Constitution du système


L’alimentation

L’arrivée du courant électrique aux deux fils peut être obtenue au moyen de galets, de ruban sans fin ou de tubes de contact. L’alimentation provient généralement d’un générateur à courant continu avec des tensions d’arc comprises entre 25 et 40 Volts, pour des intensités de courant allant de 100 à 500 Ampères. Dans le cas d’un entraînement du fil par moteur électrique, l’alimentation en fil est asservie à la tension de l’arc et les pistolets sont munis de stabilisateurs de tension.


Le pistolet

Il est essentiellement constitué de deux parties distinctes :
la première sert à l’entraînement des fils ;
Les fils, conditionnés en bobines, sont tirés au travers de gaines souples, par des molettes entraînées par une turbine à air pour les appareils portables, ou par un moteur électrique pour les appareils fixes montés sur des machines. Dans le cas de fils très rigides, ou de grandes distances entre le pistolet et les bobines (supérieures à 5 m), il est nécessaire d’adjoindre un système d’entraînement des fils par poussée à l’entrée des gaines. Ce type d’équipement est communément appelé « poussé-tiré ».

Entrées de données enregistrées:
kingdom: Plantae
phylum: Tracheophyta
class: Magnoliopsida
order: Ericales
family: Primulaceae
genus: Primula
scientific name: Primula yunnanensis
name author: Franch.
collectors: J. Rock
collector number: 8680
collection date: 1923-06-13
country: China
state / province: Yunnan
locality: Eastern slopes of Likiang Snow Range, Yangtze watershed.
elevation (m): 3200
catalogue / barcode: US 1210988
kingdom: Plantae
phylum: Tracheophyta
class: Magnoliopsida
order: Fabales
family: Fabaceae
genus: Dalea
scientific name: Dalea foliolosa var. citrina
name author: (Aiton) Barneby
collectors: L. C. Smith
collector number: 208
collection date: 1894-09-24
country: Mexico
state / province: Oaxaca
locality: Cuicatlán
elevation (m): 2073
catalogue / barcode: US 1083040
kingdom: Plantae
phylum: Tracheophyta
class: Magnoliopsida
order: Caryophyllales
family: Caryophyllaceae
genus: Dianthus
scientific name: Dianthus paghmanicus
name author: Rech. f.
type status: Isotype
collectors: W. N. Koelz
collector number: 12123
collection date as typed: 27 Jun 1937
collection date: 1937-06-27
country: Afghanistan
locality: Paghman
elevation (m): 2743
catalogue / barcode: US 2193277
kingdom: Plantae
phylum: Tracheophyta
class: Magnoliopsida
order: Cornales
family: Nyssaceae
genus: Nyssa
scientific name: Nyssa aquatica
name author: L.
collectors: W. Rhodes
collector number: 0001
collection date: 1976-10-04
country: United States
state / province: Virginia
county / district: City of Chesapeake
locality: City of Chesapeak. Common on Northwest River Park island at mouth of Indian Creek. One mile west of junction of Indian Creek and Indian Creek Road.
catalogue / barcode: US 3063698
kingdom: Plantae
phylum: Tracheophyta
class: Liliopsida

CONSIGNE: Que vient-il après la dernière phrase de l'extrait sur la constitution du système ? Rédigez cette suite.

RÉPONSE:
la seconde assure la fusion et la projection du métal fondu.
À l’intérieur du pistolet, les fils sont guidés par deux tubes permettant, d’une part, le positionnement du fil avant son entrée dans la zone de fusion et, d’autre part, la transmission du courant électrique aux fils. Une buse située derrière le point d’intersection des fils, dirige un flux de gaz comprimé à grande vitesse sur l’extrémité des fils en fusion, et propulse le matériau atomisé sur le substrat.


Avantages et utilisations


Caractéristiques

La température de l’arc, d’environ 6000K dans l’air à pression ambiante, est largement au-dessus du point de fusion des matériaux projetés. Ceci peut entraîner une vaporisation relativement importante et un chauffage excessif des gouttelettes.
Cependant, cette dernière peut aider à créer des zones d’interaction métallurgiques dans le dépôt ou à l’interface dépôt/substrat et des zones de diffusion, améliorant ainsi sensiblement l’adhérence et la cohésion des dépôts.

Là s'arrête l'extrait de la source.